On Thursday, June 13, two oil tankers near the Strait of Hormuz were attacked. Secretary of State Mike Pompeo stated that the United States assessed the attack and concluded that it was perpetrated by Iran. The Iranian government has denied involvement and rejected the accusation. In response, the U.S. Central Command released video footage that it claims shows an Iranian patrol boat removing an unexploded ordnance from the hull of one of the tankers.
Q1: What is currently known about who conducted the attack on the two tankers?
A1: Secretary of State Pompeo announced that the U.S. government has assessed that the Iranians were responsible. What I found a little bit strange is Secretary Pompeo didn’t characterize his level of confidence in that assessment, which is traditionally the way the intelligence community reports such things. As a former director of Central Intelligence Agency, he would surely be familiar with that practice. I presume that there is some other evidence that has not been made public that has been shared with allies. And I don’t know of any contravening evidence against the assessment that Secretary Pompeo laid out yesterday, but I am struck at how much skepticism I am hearing from former senior U.S. government officials and from abroad.
Q2: If the attack was perpetrated by Iran, how was this a strategic move on the part of the Iranian government?

● Data shown

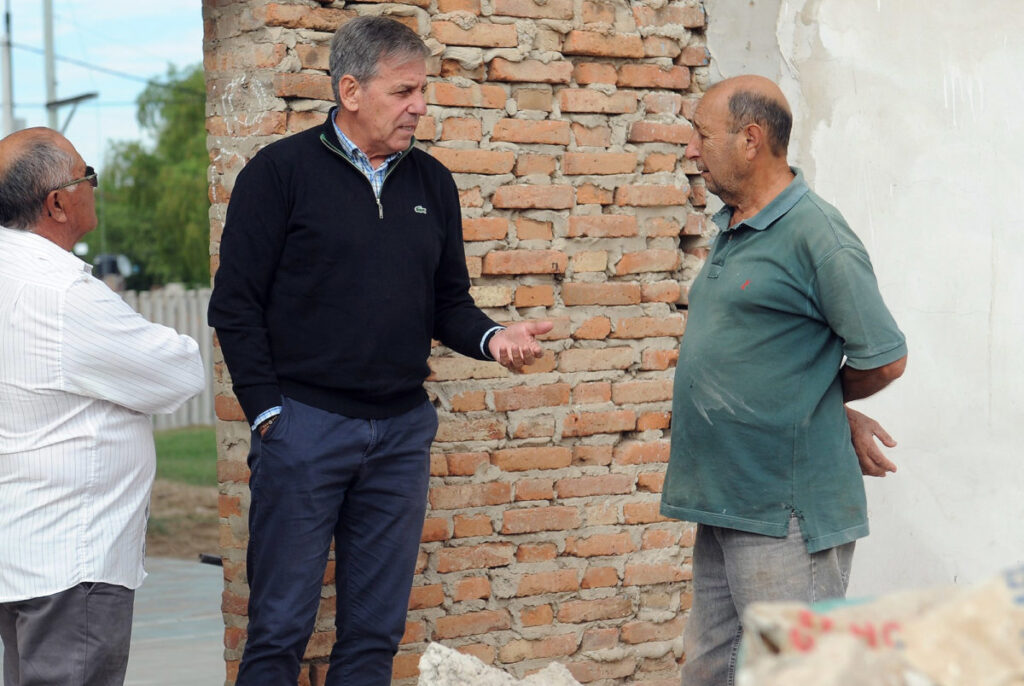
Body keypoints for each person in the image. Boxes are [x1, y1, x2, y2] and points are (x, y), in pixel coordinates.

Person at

==

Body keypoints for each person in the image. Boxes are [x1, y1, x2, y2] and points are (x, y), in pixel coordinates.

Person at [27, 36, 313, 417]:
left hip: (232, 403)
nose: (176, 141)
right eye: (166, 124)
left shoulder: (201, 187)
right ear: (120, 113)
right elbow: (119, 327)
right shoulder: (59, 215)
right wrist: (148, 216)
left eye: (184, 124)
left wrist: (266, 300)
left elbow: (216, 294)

* * *

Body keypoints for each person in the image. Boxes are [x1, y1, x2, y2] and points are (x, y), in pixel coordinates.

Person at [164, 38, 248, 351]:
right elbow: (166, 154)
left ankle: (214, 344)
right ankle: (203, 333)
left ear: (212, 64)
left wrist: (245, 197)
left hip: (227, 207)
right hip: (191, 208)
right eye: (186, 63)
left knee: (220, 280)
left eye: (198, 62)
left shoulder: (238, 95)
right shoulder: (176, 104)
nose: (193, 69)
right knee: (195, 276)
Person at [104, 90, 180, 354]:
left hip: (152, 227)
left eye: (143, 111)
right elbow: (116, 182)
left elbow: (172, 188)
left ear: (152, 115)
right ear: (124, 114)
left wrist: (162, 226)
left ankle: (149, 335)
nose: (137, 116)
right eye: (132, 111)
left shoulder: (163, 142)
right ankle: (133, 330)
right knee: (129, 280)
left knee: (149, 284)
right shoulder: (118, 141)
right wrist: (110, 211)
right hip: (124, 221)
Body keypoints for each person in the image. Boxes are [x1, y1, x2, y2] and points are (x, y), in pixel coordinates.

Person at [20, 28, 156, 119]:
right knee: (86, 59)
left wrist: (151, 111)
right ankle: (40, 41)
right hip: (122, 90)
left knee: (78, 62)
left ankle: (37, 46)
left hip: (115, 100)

● Task set
a: In the Q&A about the tanker attacks near the Strait of Hormuz, why does the respondent find it strange that Secretary Pompeo made no statement of his level of confidence in the assessment?
b: Proceed with the Q&A about the tanker attacks near the Strait of Hormuz, starting right after its final line.

● Task results
a: The intelligence community traditionally reports an assessment along with its level of confidence. As a former director of the Central Intelligence Agency, Pompeo would surely know that practice, so leaving it out struck the respondent as odd.

b:
A2: I could understand a logic chain for why they would do it, and it seems to me the attacks were relatively measured. While Iranian military actions could provoke a shooting war, attacks of uncertain origin against commercial shipping and pipelines, causing no deaths, is a relatively cautious and calibrated approach. I’ve thought for more than a year that Iran has been looking for a way to start talks with the United States from a position of maximal strength. Iranians have often approached negotiations not by behaving well and trying to create a positive climate but instead by behaving poorly and making the first concession to return their behavior to the status quo ante. That way, they get something without really giving something up. There’s brinkmanship involved. They want the world to become concerned and to feel an urgent need for the United States and the Iranians to talk. It is an approach that stems from the Iranians being preoccupied with how much weaker they are than the United States. For the Iranians, the worst-case scenario is to be isolated and increasingly impoverished with the outside world ignoring them. Sanctions are hurting them, but there is no urgency on the U.S. part to ease them. That is a big problem for them.
Q3: What is the U.S. approach?
A3: The United States has a much more ambitious agenda of trying to shape Iranian behavior. I’m not sure how we get to the point where the Iranians decide they’re going to behave well because I think the Iranians have convinced themselves that better behavior without getting something in exchange for it would be a sign of surrender. They fear that better behavior won’t end U.S. animosity toward Iran; it will only accelerate a U.S. effort to destroy the government of the Islamic Republic.
Q4: How do Gulf tensions affect U.S. strategic interests in the region?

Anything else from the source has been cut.